Councillor Muten said: “It was agreed with the residents and councillors that some sort of barrier would be better than none.
“I am pleased to report that officers have instructed independent road safety auditors to carry out a full site survey and report their findings.”
Any recommended work would be carried out as part of existing budgets and programmes but Councillor Muten said that he had recommended prompt action to reduce the hazards in the area.
A “robust cage barrier” was placed on the west side of Upper Abbey Road, almost certainly by East Sussex County Council, which was the highways authority for the area before 1997.
In July, the Upper Abbey Road barrier was removed and Brighton and Hove City Council put dropped kerbs in on both sides of the road.

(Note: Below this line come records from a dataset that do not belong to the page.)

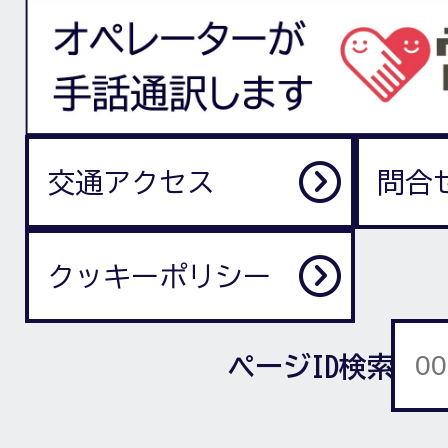
交通アクセス
問合
クッキーポリシー
ページID検索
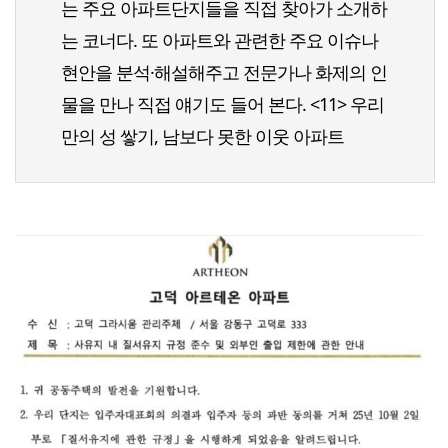
는 주요 아파트단지들을 직접 찾아가 소개하
는 코너다. 또 아파트와 관련한 주요 이슈나
현안을 분석·해설해주고 전문가나 화제의 인
물을 만나 직접 얘기도 들어 본다. <11> 우리
만의 성 쌓기, 남보다 못한 이웃 아파트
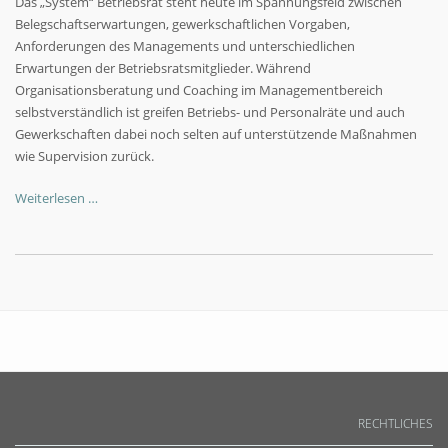
Das „System“ Betriebsrat steht heute im Spannungsfeld zwischen
Belegschaftserwartungen, gewerkschaftlichen Vorgaben,
Anforderungen des Managements und unterschiedlichen
Erwartungen der Betriebsratsmitglieder. Während
Organisationsberatung und Coaching im Managementbereich
selbstverständlich ist greifen Betriebs- und Personalräte und auch
Gewerkschaften dabei noch selten auf unterstützende Maßnahmen
wie Supervision zurück.
Weiterlesen …
RECHTLICHES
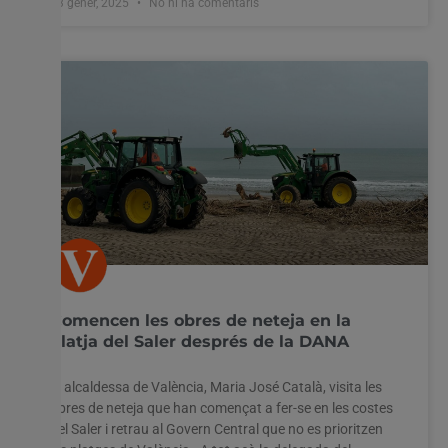
13 gener, 2025
No hi ha comentaris
Comencen les obres de neteja en la
platja del Saler després de la DANA
L’ alcaldessa de València, Maria José Català, visita les
obres de neteja que han començat a fer-se en les costes
del Saler i retrau al Govern Central que no es prioritzen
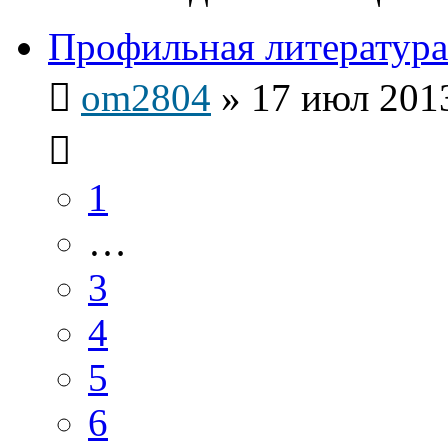
Профильная литература
om2804
»
17 июл 2013
1
…
3
4
5
6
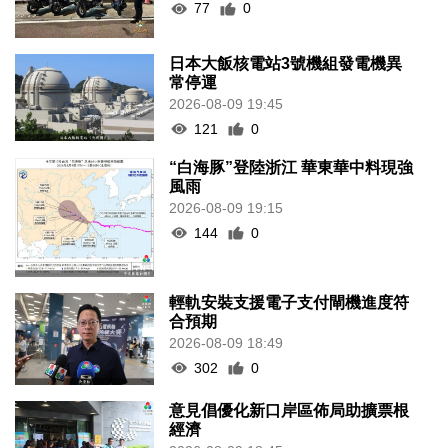
77
0
日本大飯核電站3號機組發電機異
常停運
2026-08-09 19:45
121
0
“白海豚”登陸浙江 華東華中料現強
風雨
2026-08-09 19:15
144
0
輕軌安裝支援電子支付閘機進度符
合預期
2026-08-09 18:49
302
0
意見倡優化新口岸區佈局助擴票根
經濟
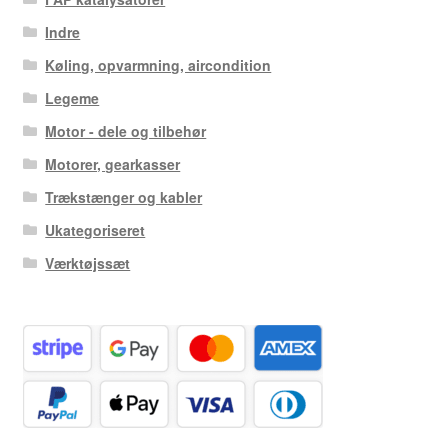
Indre
Køling, opvarmning, aircondition
Legeme
Motor - dele og tilbehør
Motorer, gearkasser
Trækstænger og kabler
Ukategoriseret
Værktøjssæt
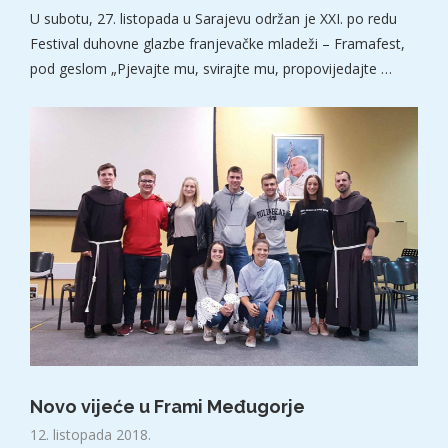
U subotu, 27. listopada u Sarajevu održan je XXI. po redu
Festival duhovne glazbe franjevačke mladeži – Framafest,
pod geslom „Pjevajte mu, svirajte mu, propovijedajte …
Novo vijeće u Frami Međugorje
12. listopada 2018.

Upper Abbey Road resident Peter Moore told councillors in October that on Monday 21 August, a stolen car crashed into his house where the former barrier would previously have prevented this.
A second car crashed into the same house on Monday 28 August and, in September, a parked van rolled down Whitehawk Hill Road after the handbrake failed. It crashed into a resident’s car.

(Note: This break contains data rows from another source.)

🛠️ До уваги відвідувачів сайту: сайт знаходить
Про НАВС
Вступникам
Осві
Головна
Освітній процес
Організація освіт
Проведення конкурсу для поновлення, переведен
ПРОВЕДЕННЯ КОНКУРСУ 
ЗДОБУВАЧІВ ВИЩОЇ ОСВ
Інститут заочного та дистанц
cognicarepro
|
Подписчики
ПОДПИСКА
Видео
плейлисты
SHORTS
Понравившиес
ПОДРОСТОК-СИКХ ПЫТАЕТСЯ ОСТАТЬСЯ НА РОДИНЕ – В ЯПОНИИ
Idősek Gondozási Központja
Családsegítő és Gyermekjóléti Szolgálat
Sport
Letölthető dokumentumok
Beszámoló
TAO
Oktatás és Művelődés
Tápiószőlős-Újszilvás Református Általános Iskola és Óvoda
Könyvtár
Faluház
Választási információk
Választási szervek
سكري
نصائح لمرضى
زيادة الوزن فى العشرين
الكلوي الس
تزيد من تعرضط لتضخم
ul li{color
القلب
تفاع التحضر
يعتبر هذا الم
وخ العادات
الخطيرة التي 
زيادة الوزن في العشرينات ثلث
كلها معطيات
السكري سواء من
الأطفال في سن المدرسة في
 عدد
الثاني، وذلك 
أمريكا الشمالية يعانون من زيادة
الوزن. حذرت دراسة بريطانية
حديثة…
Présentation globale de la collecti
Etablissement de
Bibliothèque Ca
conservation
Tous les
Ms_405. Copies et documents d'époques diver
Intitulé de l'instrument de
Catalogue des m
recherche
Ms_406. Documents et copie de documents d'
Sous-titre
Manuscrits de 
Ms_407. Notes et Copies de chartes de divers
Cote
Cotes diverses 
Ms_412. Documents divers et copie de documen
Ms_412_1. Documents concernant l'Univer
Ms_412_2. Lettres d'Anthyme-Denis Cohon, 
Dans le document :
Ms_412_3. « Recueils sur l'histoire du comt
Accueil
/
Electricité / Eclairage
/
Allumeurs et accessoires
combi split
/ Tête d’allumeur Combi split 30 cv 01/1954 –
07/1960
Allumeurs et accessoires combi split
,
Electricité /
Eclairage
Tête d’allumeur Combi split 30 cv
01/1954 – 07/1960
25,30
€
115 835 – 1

Mr Moore said that he felt unsafe in his home and that the repairs to his property were expected to cost £4,000.
Cllr Muten’s response seems insipid, to say the least, and let’s hope there are no more damaging incidents here while the council drags its feet. If a robust barrier placed in 1997 served its purpose for 25 years, why the need for expensive site surveys? Just replace the barrier – it’s surely not that difficult?
Prevailing wisdom on barriers has changed over the years, but also there’s the matter that anything they put in becomes a means to sue the council if there’s another crash.
Some drivers dont deserve the freedom they have, stealing cars an crashing em!
Those barriers aren’t stopping a car.
I don’t live there but it looks like the issue is the road. It’s too much of a fork instead of a T junction so someone coming down Whitehawk Hill Rd has a more or less straight line onto Upper Abbey Rd instead of being forced to stop.
Barriers like this aren’t really to stop, they are to redirect. That’s a very big difference because it can change a fatality into a major trauma.